By Priya Agrawal, BMBCh, MA, MPH, DFSRH
Executive Director, Merck for Mothers
In 2013 alone, approximately 1200 women died from pregnancy and childbirth related complications in the United States. This number has risen sharply over the last two decades. In addition, since 1990, the rate of maternal deaths in this country has more than doubled. The question we must ask ourselves is "why?"
Why in a country that spends $111 billion on childbirth-related health care is maternal mortality on the rise?
Each maternal death is an unacceptable tragedy, and also an opportunity to learn how to prevent future deaths. Maternal mortality review boards have been used as an effective mechanism for finding out what led to maternal deaths in countries as diverse as the United Kingdom, South Africa, Malaysia and Sri Lanka.
The review board interdisciplinary group of experts conducts an evaluation to determine the root cause of the death, including reviewing case files and interviewing family members and friends of the woman who died. The benefit of reviewing cases together, rather than in isolation, is the ability to identify trends and address problems at the population level. When a review board is operating optimally, the lessons it learns can inform changes to the health care system.
It is important to emphasize that the focus of reviews is learning, which is why they are confidential and blame free – a space for providers and others to discover system problems and develop recommendations that can be used to prevent future deaths.
When we act on the lessons learned from a strong maternal mortality review process, we can save the lives of women. As an OB/GYN from the United Kingdom, I saw the direct impact of a strong maternal mortality review process firsthand.
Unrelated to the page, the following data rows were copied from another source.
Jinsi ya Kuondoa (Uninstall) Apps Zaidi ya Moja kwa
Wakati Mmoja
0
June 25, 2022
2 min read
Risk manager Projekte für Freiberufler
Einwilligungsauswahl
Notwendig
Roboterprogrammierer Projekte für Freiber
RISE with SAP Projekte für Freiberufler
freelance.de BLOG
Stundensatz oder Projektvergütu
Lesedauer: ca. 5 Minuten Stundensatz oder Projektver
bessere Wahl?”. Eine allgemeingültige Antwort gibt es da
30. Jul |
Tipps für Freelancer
Throughout the early 2000s, the U.K. national maternal mortality review, referred to as the Confidential Enquiry into Maternal Deaths, found that there was a rise in mortality due to pulmonary embolism, a blood clot in the lung, which was not known to be a leading cause of maternal death.
Because pulmonary embolism is often preventable, the Confidential Enquiry recommended that the national health system develop guidelines for prevention, especially after caesarian delivery (e.g., placement of compression socks on the legs after surgery, use of blood thinners). After these new protocols were implemented, the number of deaths from pulmonary embolism dropped by 50 percent.
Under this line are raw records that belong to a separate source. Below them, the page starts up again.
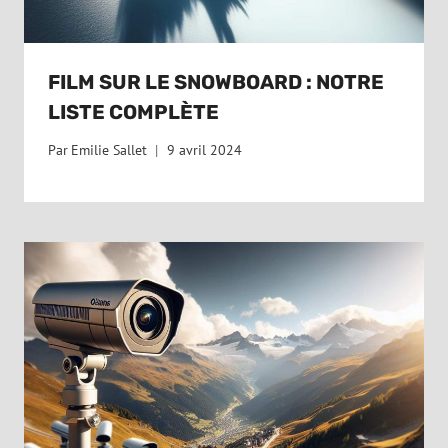
FILM SUR LE SNOWBOARD : NOTRE
LISTE COMPLÈTE
Par
Emilie Sallet
9 avril 2024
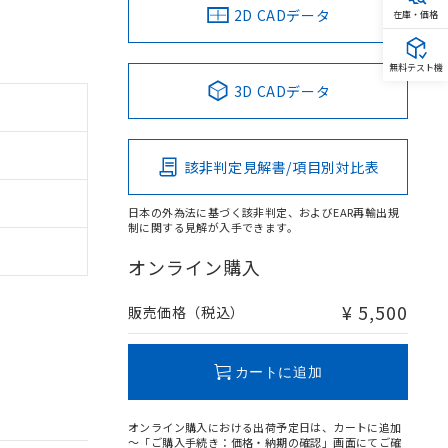
2D CADデータ
在庫・価格
無料テスト機
3D CADデータ
該非判定見解書/項目別対比表
日本の外為法に基づく該非判定、およびEAR再輸出規
制に関する見解が入手できます。
オンライン購入
¥ 5,500
販売価格（税込）
カートに追加
オンライン購入における出荷予定日は、カートに追加
～「ご購入手続き：価格・納期の確認」画面にてご確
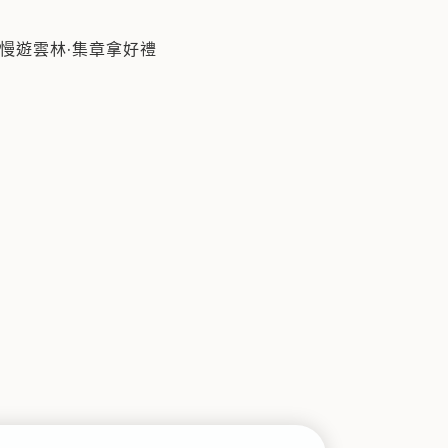
慢遊雲林·集章拿好禮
Here in the United States, we also have the opportunity to learn from maternal mortality reviews. Yet only about half of states in this country have a functioning maternal mortality review board. Our vision is that someday all 50 states will have maternal mortality review boards – and that they will examine every maternal death, with the mechanisms and resources necessary to take action so that women in the United States receive better care.
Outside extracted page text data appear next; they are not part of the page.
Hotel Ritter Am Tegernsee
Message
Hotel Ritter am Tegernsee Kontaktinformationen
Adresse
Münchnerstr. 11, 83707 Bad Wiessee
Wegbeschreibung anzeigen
To help realize this vision, Merck, through Merck for Mothers – our 10-year global initiative to end preventable maternal deaths – provided funding for the AMCHP Every Mother Initiative. AMCHP is now working with 12 states to ensure the lessons and recommendations from robust maternal mortality reviews are carried out. For example, the Ohio maternal mortality review board recently identified a need to improve hospital team response to manage obstetric emergencies and is now exploring pilot sites for a Simulation Training Center.
As a MCH professional, you can take steps to help reverse the trend of women dying during pregnancy and childbirth. Reach out to your state maternal mortality review team to find out ways to get involved or, if your state does not have one, reach out to AMCHP, your district ACOG chapter and other organizations that care about women's health to learn how to establish one. Connect with MCH professionals in other states to exchange best practices for maternal mortality review. And finally, educate your elected officials on why every state health department should have a high functioning maternal mortality review program.
When a woman dies giving life, her family, friends and broader community suffer a terrible tragedy. Let us not add to that tragedy by failing to learn from what went wrong. Let us learn, and then do everything we can to ensure that every pregnant woman in this country gets the support and care she needs for a healthy and happy pregnancy and birth.